Melakukan praktek investasi Saham dalam Islam tergolong menggiurkan karena keuntungan dan daya tariknya tersendiri. Setidaknya ada dua faktor yang membuat Saham menjadi instrumen investasi favorit. Pertama adalah karena investasi ini memiliki prinsip dasar yaitu mengunci harga Saham di masa yang akan datang menggunakan harga yang berlaku sekarang. Apabila harga Saham per gramya sekarang adalah Rp550.000 maka lima tahun kemudian, harganya diprediksi akan menjadi Rp1.000.000. Artinya, dengan modal Rp11.000.000 kita sudah bisa mendapat 20 gram Saham. Dalam lima tahun ke depan, nilai Saham yang kita miliki menjadi Rp20.000.000. Keuntungan yang didapat ini akan berkali-kali lipat sehingga tentunya akan sangat menggiurkan.

Harga Saham yang selalu naik ini membuat orang-orang senantiasa memantau harga Saham.
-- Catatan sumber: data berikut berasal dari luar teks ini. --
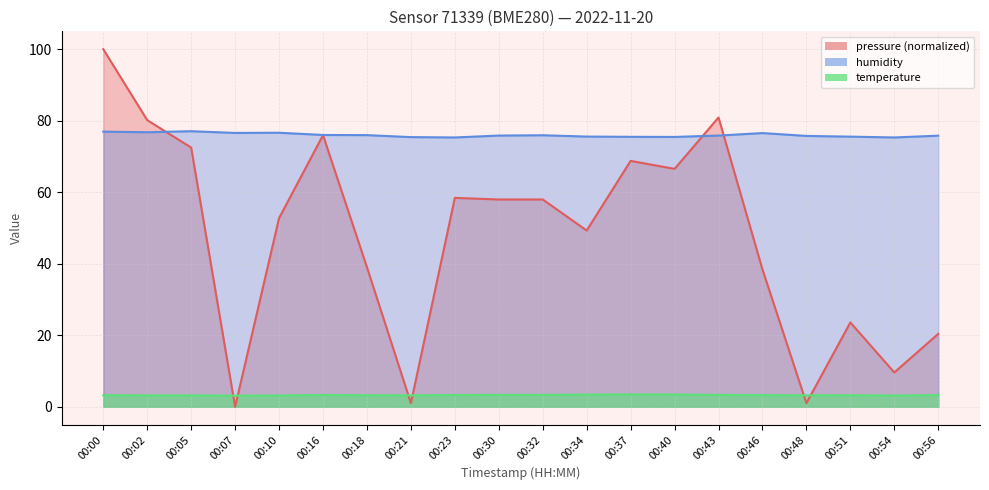

How many values in the pressure series exceed 57?

10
Tujuannya adalah agar orang-orang bisa menentukan kapan waktu terbaik untuk melakukan harga bitcoin hari ini. Kemudahan lain dari investasi Saham dalam Islam ialah kita tidak perlu mengeluarkan banyak modal. Bahkan dengan modal terbatas pun kita bisa memulai investasi ini. Caranya adalah dengan membeli Saham yang berbentuk koin dengan berat 5, 10 hingga 25 gram. Saham berbentuk koin serta batangan ini juga bebas dari pajak. Beda dengan Saham perhiasan yang akan dikenakan PPn sebesar 10 persen. Pertimbangan yang dilakukan ialah Saham batangan sudah termasuk dalam bahan baku untuk industri.
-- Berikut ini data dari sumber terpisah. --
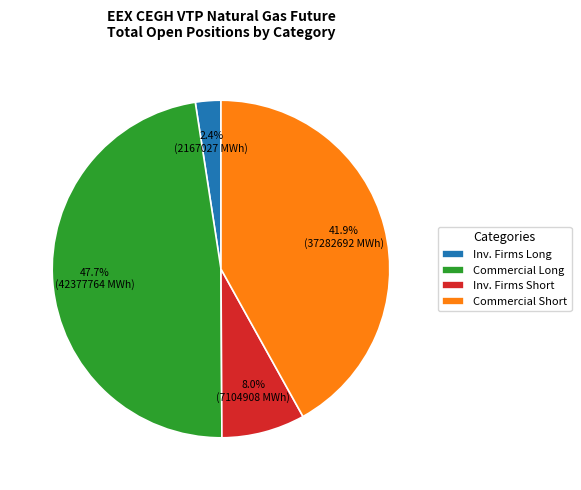

Is there a majority slice in this chart?

No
Daya Tarik Investasi Saham Dalam Islam

Faktor kedua ini juga turut berubah seiring adanya kebijakan baru terkait pajak pada transaksi Saham. Kebijakan pajak ini terutama terkait transaksi jual beli Saham. Pajak penjualan Saham telah ditetapkan oleh Pemerintah melalui Menkeu sebesar 0,45 persen dari keseluruhan harga jual. Artinya, komponen pajak telah termasuk dalam harga jual logam mulia Saham itu sendiri. Nilai Saham menjadi lebih mahal 0,45 persen karena adanya pajak. Investasi Saham dalam Islam harus turut mempertimbangkan adanya pajak ini. Aturan ini sendiri telah diterbitkan pemerintah pada 8 Juni 2015 silam. Namun walau demikian, investasi pada logam mulia masih terbilang menguntungkan karena nilainya yang akan terus bertambah dari tahun ke tahun.